Task to carry out: Skip the images. Copy the records exactly as written.

──────────

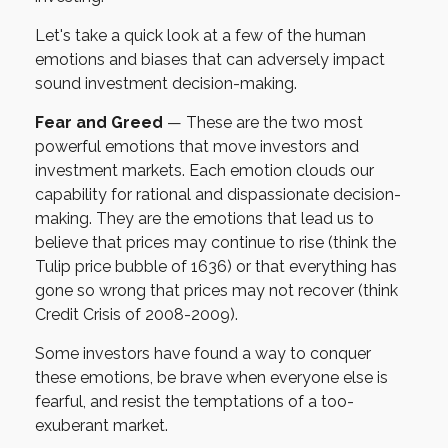
Let's take a quick look at a few of the human
emotions and biases that can adversely impact
sound investment decision-making.
Fear and Greed
— These are the two most
powerful emotions that move investors and
investment markets. Each emotion clouds our
capability for rational and dispassionate decision-
making. They are the emotions that lead us to
believe that prices may continue to rise (think the
Tulip price bubble of 1636) or that everything has
gone so wrong that prices may not recover (think
Credit Crisis of 2008-2009).
Some investors have found a way to conquer
these emotions, be brave when everyone else is
fearful, and resist the temptations of a too-
exuberant market.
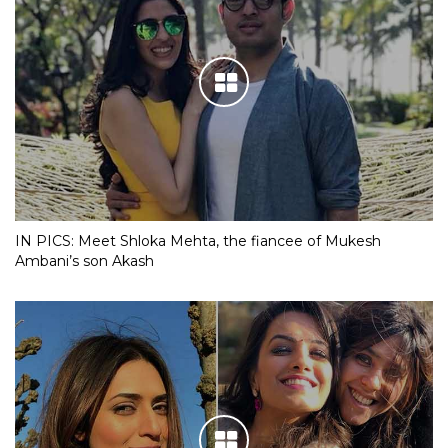
IN PICS: Meet Shloka Mehta, the fiancee of Mukesh
Ambani’s son Akash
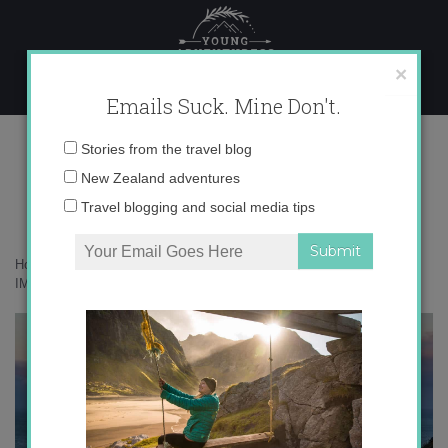
Skip
to
content
×
Emails Suck. Mine Don't.
IMG_8164 copy
Email
Stories from the travel blog
address:
New Zealand adventures
Travel blogging and social media tips
Home
»
Adventures
»
Troving around New Zealand’s South Island
»
IMG_8164 copy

──────────

Task result:
Let's take a quick look at a few of the human
emotions and biases that can adversely impact
sound investment decision-making.
Fear and Greed
— These are the two most
powerful emotions that move investors and
investment markets. Each emotion clouds our
capability for rational and dispassionate decision-
making. They are the emotions that lead us to
believe that prices may continue to rise (think the
Tulip price bubble of 1636) or that everything has
gone so wrong that prices may not recover (think
Credit Crisis of 2008-2009).
Some investors have found a way to conquer
these emotions, be brave when everyone else is
fearful, and resist the temptations of a too-
exuberant market.
IN PICS: Meet Shloka Mehta, the fiancee of Mukesh
Ambani’s son Akash
Skip
to
content
×
Emails Suck. Mine Don't.
IMG_8164 copy
Email
Stories from the travel blog
address:
New Zealand adventures
Travel blogging and social media tips
Home
»
Adventures
»
Troving around New Zealand’s South Island
»
IMG_8164 copy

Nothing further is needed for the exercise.